My Favourite Moments
Discussing Beychella
It was like watching your parents discuss Beychella, if your parents are basic white talk show hosts who probably haven’t listened to Lemonade or have but think it was about a soft drink. At one point Kochie said, “It’s like a modern fancy Woodstock,” so now Coachella is cancelled forever.
$7 Toast
I’m rubbish at maths and have lived in inner-city Sydney for too long, but the team’s OUTRAGE about a café charging $7 for vegemite toast seemed excessive. Sure, it’s probably too much to pay for something you can make at home for half the price, but you didn’t make it at home for half the price, so shut up and pay for your breakfast.
Talking Weddings
Sunrise was running a competition for a $100K Fiji “dream wedding,” which I considered entering, despite being single and allergic to tourist braids.
Whenever there was a promo for the comp, there followed a few excruciating minutes of unironic zingers about how weddings aren’t just about the bride anymore, and how men are from Mars and women like shoes or something I don’t know I dozed off.

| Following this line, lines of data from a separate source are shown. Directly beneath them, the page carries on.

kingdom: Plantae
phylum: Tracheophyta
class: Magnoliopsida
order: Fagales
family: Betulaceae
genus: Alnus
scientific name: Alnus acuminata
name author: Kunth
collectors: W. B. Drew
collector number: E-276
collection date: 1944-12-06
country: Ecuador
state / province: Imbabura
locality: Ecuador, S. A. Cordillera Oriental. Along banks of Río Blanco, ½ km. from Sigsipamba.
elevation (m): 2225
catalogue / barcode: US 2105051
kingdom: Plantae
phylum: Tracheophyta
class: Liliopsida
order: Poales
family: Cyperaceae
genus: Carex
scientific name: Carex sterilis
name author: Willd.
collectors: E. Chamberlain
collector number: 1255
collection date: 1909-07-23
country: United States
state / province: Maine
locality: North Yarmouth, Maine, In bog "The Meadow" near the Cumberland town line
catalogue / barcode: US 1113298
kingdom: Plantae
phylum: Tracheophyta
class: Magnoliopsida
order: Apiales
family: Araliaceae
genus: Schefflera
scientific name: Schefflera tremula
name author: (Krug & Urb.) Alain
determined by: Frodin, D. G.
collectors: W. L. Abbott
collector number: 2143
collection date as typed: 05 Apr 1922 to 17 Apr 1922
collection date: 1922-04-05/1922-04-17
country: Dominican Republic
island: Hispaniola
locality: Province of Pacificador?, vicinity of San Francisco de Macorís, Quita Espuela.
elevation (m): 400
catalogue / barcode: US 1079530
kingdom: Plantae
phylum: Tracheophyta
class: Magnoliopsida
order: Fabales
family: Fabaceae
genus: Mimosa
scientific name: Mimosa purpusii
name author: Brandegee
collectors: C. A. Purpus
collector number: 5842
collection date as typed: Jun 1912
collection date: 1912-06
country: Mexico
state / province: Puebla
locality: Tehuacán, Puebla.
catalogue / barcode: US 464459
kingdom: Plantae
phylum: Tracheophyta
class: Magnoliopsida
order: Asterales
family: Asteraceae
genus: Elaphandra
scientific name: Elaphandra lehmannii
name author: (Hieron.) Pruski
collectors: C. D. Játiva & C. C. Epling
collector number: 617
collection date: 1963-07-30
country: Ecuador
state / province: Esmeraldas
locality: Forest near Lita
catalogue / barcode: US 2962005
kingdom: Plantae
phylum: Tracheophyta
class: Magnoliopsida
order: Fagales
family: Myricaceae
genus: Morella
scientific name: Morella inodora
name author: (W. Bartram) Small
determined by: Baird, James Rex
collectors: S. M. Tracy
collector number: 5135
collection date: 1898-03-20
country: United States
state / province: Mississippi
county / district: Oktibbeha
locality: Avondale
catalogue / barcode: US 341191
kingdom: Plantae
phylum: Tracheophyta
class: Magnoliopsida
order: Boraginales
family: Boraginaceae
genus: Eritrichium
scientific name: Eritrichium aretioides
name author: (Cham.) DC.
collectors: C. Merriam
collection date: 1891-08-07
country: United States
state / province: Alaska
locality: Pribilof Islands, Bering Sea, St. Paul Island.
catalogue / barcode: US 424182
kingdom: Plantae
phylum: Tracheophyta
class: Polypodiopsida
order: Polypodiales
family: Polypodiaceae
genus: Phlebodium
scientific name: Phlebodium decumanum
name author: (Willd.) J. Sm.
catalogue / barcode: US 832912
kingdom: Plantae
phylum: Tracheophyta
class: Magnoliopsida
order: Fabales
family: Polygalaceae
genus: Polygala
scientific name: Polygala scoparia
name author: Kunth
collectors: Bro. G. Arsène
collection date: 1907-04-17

The Many Microsleeps I Had As My Body Railed Against My Life Choices
Harry And Megs
Though the fact my ginger knight is marrying another has been a bitter pill to swallow, I’m totally here for royal wedding news.
I’m especially here for an hour of hype about the Prince “gushing” about his future wife during a speech, only to discover he said her name once followed by something like, “she’ll come on official trips with me sometimes but not always.” Ah, young love.
The 30 Seconds Yothu Yindi Were On The Screen
What could have been at least a tiny diverse jewel in a giant colonial crown – footage of Yothu Yindi playing ‘Treaty’ at the Commonwealth Games closing ceremony — was ruined by the panel repeatedly calling it “THE Treaty”. They had one job, etc.
Man Caves
A lot of airtime one episode was devoted to “Australia’s best man cave,” a grossly extravagant penis extension that some dude built in and is now selling. It has a pool, arcade games, beer on tap and a virtual golf course, and sometimes the dude lets his wife and her friends hang there.
You: “What?!”
Me: “I know! Zany right?”
That’s it. That’s literally the whole story.
Many Minutes Spent Trying To Decide If I’d Give Kochie A Go
A Hipster Festival In A Castle
There was a segment about a food festival in a castle in South Australia, during which Kochie kept blurting out “hipster” as if he was fingering a murderer in an old-timey detective show. This was because the dude running the festival had a top knot, there was a dog, and they were serving Mary’s burgers. I’m not saying he was wrong.
Drunk Shoes
One day there was a sports item about Formula One. The winner was shown drinking champagne out of a shoe, and then making his mate/runner-up/butler/who cares drink out of the same shoe.
Sam, Kochie and the generic white people on either side of them were AGHAST. Then Sam said she’d drink out of her own shoe but not someone else’s, and everybody seemed to buy this as an acceptable thing for a human to say. (Sidebar: how hard is it to hire even one presenter who didn’t attend a Sydney Uni residential college?)
The Verdict
Sunrise is white-washed lifestyle porn for basic boomers. Do not watch this show.